What the tests showed is that Pepsi and Coke trigger about the same response mechanisms when people don’t know which one they’re getting. For blind squirts of both Coke and Pepsi, the center of the brain associated with strong feelings of emotional connection, the ventromedial prefrontal cortex, was stimulated. Easy enough.
But when participants knew they were getting Coke, the frontal area of the brain, the dorsolateral aspect of the prefrontal cortex (DLPFC), an area involved in higher human brain functions like working memory, associations, and higher-order cognition and ideas, was also activated. And these areas are connected to the brains pleasure centers
Dan Ariely, in his book Predictably Irrational, says the following:
"... the advantage of Coke over Pepsi was due to Coke's brand - which activated higher-order brain mechanisms.

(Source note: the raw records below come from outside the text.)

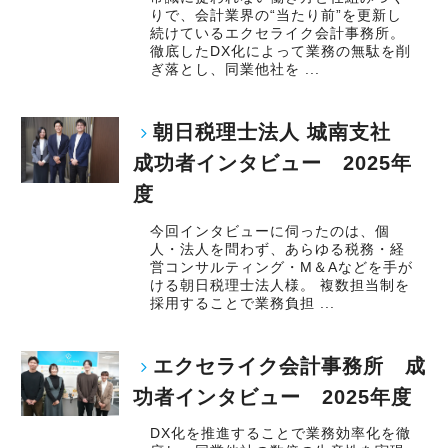
りで、会計業界の“当たり前”を更新し
続けているエクセライク会計事務所。
徹底したDX化によって業務の無駄を削
ぎ落とし、同業他社を ...
朝日税理士法人 城南支社
成功者インタビュー 2025年
度
今回インタビューに伺ったのは、個
人・法人を問わず、あらゆる税務・経
営コンサルティング・M＆Aなどを手が
ける朝日税理士法人様。 複数担当制を
採用することで業務負担 ...
エクセライク会計事務所 成
功者インタビュー 2025年度
DX化を推進することで業務効率化を徹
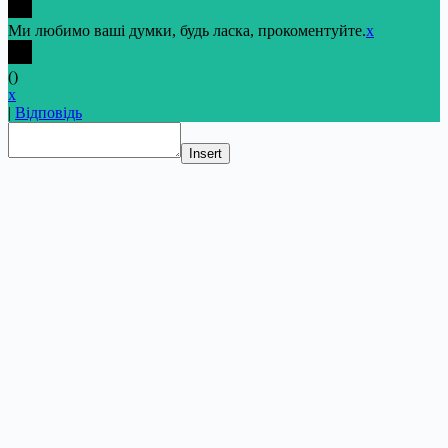
Ми любимо ваші думки, будь ласка, прокоментуйте.
x
(
)
x
|
Відповідь
Insert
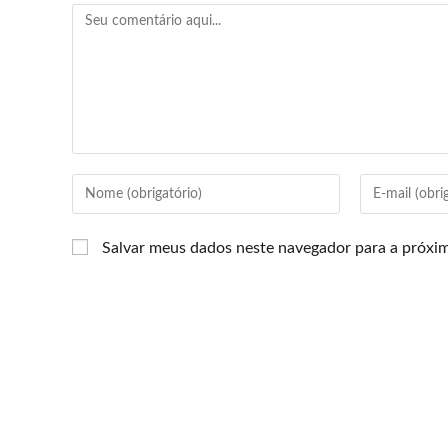
Salvar meus dados neste navegador para a próxi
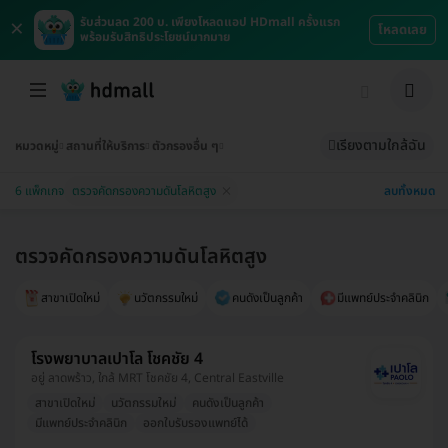
×
รับส่วนลด 200 บ. เพียงโหลดแอป HDmall ครั้งแรก
โหลดเลย
พร้อมรับสิทธิประโยชน์มากมาย
เรียงตามใกล้ฉัน
หมวดหมู่
สถานที่ให้บริการ
ตัวกรองอื่น ๆ
ลบทั้งหมด
6 แพ็กเกจ
ตรวจคัดกรองความดันโลหิตสูง
ตรวจคัดกรองความดันโลหิตสูง
สาขาเปิดใหม่
นวัตกรรมใหม่
คนดังเป็นลูกค้า
มีแพทย์ประจำคลินิก
โรงพยาบาลเปาโล โชคชัย 4
อยู่ ลาดพร้าว, ใกล้ MRT โชคชัย 4, Central Eastville
สาขาเปิดใหม่
นวัตกรรมใหม่
คนดังเป็นลูกค้า
มีแพทย์ประจำคลินิก
ออกใบรับรองแพทย์ได้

These associations, then, and not the chemical properties of the drink, gave Coke an advantage in the marketplace.
"This is probably why Coke was liked more when the brand was known - the associations were more powerful, allowing the part of the brain that represents these associations to enhance activity in the brain's pleasure center."
The sad thing for Pepsi is that even when participants in the study knew they were getting Pepsi, there was not the same activation in the DLPFC. In other words, there was no significant brand association that made the experience of having Pepsi any more pleasurable.
Even as I think of Pepsi as I write this I’m coming up with Michael Jackson’s hair on fire and the infamous new Pepsi logo. I do remember a commercial with Lauren Hutton, but I think that was Pepsi Light. For some reason, there's just not a lot of strong, positive information to connect to.
For Coke, however, I picture Norman Rockwell paintings, people holding hands and singing on a hill, Polar bears and, of course, that nostalgia invoking script of a logo. And that's just to start.
What about you? What are the first things you think of for each brand and do you think they would have a positive or negative influence on your taste of each product?
A clear lesson here is on the importance of brand history and the types of cultural and social associations that are created along the way. As you look to build the brand of your organization, it can be useful to not think about that the brand you're stuck with now, but on what you need to do to help build the type of brand you'd like to be in the future.